I'm trying to demonstrate that: $\mathcal{K}:\nabla \nabla T$ == $ k \cdot \nabla^2 T$ where $\mathcal{K}$ is a second-order tensor.

Considering that:

\begin{equation} \mathcal{K} = kI \tag{1} \end{equation}

$k$ is constant, and $I$ is the identity tensor (second-order).

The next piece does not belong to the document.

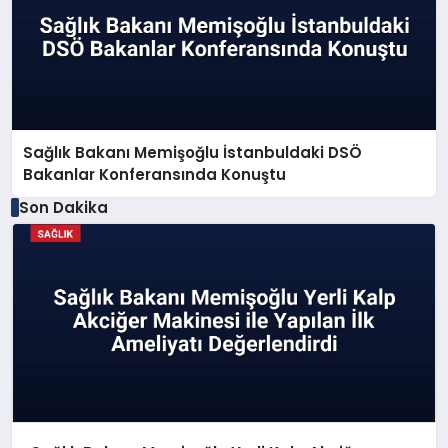
Sağlık Bakanı Memişoğlu İstanbuldaki DSÖ
Bakanlar Konferansında Konuştu
Son Dakika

I know that $\nabla\nabla T = \nabla^2 T$ which means that if:

$\mathcal{K}:\nabla \nabla T = k \cdot \nabla^2 T$

Then the double dot product "$\mathcal{K}:$" has to be equal to the dot product "$kI \cdot$" with $\nabla^2T$ but I don't know how to demonstrate that.

Answer 1

I will assume that by $$\mathbf K:\nabla\nabla \mathbf T$$ Taking $T$ to be a $(p,q)$ tensor, that you mean, in indices, $$K^{lm}\nabla_l\nabla_mT^{i_1\dots i_p}{}_{j_1\dots j_q}$$ I will stick to the case of $T$ being a $(2,0)$ tensor, but this generalizes with no problems.

The equation $\mathbf K=k\mathbf I$ means $$K^i{}_j=k\delta^i_j$$ Equivalently we can raise an index $$K^{ij}=kg^{ij}$$ So $$(K:\nabla\nabla T)^{ij}=K^{lm}\nabla_l\nabla_mT^{ij} \\ =kg^{lm}\nabla_l\nabla_m T^{ij}$$ But of course $g^{lm}\nabla_l=\nabla^m$ hence $$(K:\nabla\nabla T)^{ij}=k \nabla^m\nabla_m T^{ij}=k\Delta T^{ij}$$ Since $\nabla^m\nabla_m=\Delta$ by definition.